Don’t try to attack a “castle”—the established order, the dominant way of dealing with issues—head on. A direct attack provokes defensive actions. Fortifications get deployed. Every window shows a weapon. Iron gates drop, and drawbridges rise to make it impossible to cross the moat. Legions of protectors are mobilized. Occupants become even more defiant, not wanting to be displaced. They hunker down for a long siege, secure in the knowledge that they are superior to the peasants and barbarians outside.…They fail to see that there might be a new way of life taking place beyond their walls.

The world is littered with literal and figurative castles.…In America, castles take…modern physical form as suburban corporate headquarter campuses, heavily guarded office towers, gated communities with hidden delivery entrances, or massive government buildings with intimidating security lines. These edifices are designed to protect executives and functionaries from unwelcome intrusions—or the need to change.…

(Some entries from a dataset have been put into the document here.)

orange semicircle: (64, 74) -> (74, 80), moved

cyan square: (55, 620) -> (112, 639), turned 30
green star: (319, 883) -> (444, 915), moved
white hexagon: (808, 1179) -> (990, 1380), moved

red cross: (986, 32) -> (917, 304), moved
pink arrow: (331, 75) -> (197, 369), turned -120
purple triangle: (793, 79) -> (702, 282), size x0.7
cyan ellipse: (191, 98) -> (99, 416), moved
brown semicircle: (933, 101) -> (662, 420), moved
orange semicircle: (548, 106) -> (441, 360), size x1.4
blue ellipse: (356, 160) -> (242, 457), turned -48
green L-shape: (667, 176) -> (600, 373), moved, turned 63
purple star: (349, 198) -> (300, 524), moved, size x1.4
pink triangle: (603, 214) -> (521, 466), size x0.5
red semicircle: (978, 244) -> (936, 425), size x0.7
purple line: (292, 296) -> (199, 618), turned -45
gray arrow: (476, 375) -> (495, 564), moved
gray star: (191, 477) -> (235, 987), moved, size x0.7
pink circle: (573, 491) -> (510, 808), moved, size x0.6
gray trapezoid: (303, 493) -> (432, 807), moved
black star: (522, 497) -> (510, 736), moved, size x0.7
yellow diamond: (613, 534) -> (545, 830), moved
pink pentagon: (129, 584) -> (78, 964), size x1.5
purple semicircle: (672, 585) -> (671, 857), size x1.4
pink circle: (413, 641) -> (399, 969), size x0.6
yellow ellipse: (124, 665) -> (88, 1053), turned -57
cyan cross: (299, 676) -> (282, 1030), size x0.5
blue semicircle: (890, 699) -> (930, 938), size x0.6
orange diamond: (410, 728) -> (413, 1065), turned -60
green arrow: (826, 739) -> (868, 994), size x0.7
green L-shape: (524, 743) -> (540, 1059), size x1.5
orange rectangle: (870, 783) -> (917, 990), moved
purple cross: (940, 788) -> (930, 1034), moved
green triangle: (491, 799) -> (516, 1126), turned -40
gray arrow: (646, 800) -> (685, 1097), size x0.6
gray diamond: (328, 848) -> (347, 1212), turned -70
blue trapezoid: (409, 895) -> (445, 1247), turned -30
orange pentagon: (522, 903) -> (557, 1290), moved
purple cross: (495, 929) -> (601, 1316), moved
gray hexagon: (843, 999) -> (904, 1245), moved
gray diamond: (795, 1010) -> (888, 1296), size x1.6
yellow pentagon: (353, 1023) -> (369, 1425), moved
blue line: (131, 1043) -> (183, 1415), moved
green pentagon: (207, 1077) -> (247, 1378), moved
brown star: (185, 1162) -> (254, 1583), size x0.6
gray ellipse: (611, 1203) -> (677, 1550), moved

Castles are representations of institutions. Health is equated with hospitals, education with schoolhouses, news with newspapers, spirituality with the church.…Headquarters become the impersonal embodiment of the established structure (“the Pentagon says”).

Castles are pernicious because of what they leave out.…Health isn’t the hospital or even the doctor’s office. Health might be a function of nutritious food, clean air, or stress-free work. But behemoth establishments dominate health care, including rival fiefdoms such as providers and insurance companies, full of fortification and defenses, sometimes shutting out alternatives for treatment or blocking routes to wellness.…And the city isn’t only city hall….It is also the life and culture of the people as seen in pop-up stores, food trucks, events, festivals, sidewalk chalk artists, and outdoor mural painters.

…Castles are monuments to the past and to past thinking, museums of preservation. They are establishments harboring the establishment, the elites of business and society.

…The best way to attack a castle is not head on. (Unless you command a mighty army and are willing to risk mutually assured destruction.) The best way is to go around it or underneath it.